Its digital service operations are a direct continuation of Hydroline's open-minded, corporate culture of adopting and using the latest technology. In 1979, Hydroline became the first CNC machine tool manufacturer in its economic area. In autumn 2014, the company markedly boosted production by acquiring a friction welding machine for EUR 1.5 million.
Cost-effective, predictive maintenance
Olli Saarela of VTT states that predictive maintenance will become topical in the next few years, due to cost-efficiency requirements and challenging industrial conditions. Industrial companies are also seeking greater efficiency and automation in their production.
– The massive increase in data is the driver of growth in predictive maintenance. However, a major bottleneck exists in extracting and deploying useful information from the measured data for predictive maintenance, says Senior Scientist Olli Saarela (D.Sc. Engineering), a specialist in maintenance at VTT.
The risk of damage and reduced performance increases as devices become older. Saarela explains that the idea behind predictive maintenance is to opt for either inspection, repair or renewal in advance, based on the item and need in question.
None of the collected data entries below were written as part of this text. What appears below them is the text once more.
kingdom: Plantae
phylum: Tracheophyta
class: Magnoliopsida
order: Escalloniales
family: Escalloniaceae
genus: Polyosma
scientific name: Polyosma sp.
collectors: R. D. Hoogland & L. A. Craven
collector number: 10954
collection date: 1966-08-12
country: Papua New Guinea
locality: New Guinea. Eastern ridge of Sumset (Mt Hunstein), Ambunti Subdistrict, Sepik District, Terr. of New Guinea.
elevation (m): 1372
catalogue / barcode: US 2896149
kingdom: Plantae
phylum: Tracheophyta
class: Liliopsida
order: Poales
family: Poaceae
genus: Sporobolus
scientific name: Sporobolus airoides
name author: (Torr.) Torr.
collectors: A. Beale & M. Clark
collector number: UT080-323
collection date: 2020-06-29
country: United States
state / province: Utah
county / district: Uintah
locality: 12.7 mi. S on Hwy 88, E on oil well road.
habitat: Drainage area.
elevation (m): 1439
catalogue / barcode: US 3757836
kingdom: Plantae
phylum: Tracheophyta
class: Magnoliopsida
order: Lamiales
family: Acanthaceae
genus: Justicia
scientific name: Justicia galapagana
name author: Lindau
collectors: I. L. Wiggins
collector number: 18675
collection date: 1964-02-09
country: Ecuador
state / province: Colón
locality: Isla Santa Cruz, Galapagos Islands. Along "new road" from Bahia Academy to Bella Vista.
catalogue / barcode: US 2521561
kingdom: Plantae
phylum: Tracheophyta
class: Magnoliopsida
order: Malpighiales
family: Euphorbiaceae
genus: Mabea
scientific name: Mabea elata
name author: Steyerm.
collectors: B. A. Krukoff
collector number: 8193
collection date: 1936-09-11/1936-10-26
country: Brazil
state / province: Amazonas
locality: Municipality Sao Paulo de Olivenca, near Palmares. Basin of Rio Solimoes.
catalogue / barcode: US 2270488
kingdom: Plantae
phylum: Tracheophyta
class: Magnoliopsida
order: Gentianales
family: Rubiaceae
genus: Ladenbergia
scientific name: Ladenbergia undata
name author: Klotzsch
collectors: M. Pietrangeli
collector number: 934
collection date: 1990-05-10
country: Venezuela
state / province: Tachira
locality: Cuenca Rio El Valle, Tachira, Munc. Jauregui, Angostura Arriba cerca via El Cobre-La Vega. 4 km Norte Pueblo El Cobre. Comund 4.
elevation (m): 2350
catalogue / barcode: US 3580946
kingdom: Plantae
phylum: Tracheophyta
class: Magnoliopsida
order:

– Predictive condition monitoring provides good basic data when deciding on maintenance. Detailed data on the use history, load, and environmental conditions is needed, in addition to information on symptoms. This enables successful maintenance, based on data analytics, as part of component lifecycle management. For example, it can provide information on the condition of bearings via sensors. If failures are rare, comprehensive measurement data cannot be acquired to be used as inputs in purely data-based computing models. In such a case, calculation reliability can be improved by incorporating knowledge of the physics and the chemistry of failure mechanisms and other relevant phenomena in the model.
Cost-effectiveness is based on good decisions
Effective and predictive maintenance utilises machine or plant operation and inspection data It reduces the fouling of components, prevents damage, and maintains operation.
On the other hand, in process plants component lifecycles are shortened by corrosive substances in synergy with the operating temperature, the internal cyclic thermal load, and mechanical load caused by pressurised water and steam.
Predictive maintenance aims to identify a plant's critical components and evaluate their condition through monitoring, condition inspections, and data analysis.
– Greater cost-effectiveness requires good decisions, which in turn require data from a range of sources such as condition inspections, material analysis, and process data, combined with understanding of failure mechanisms.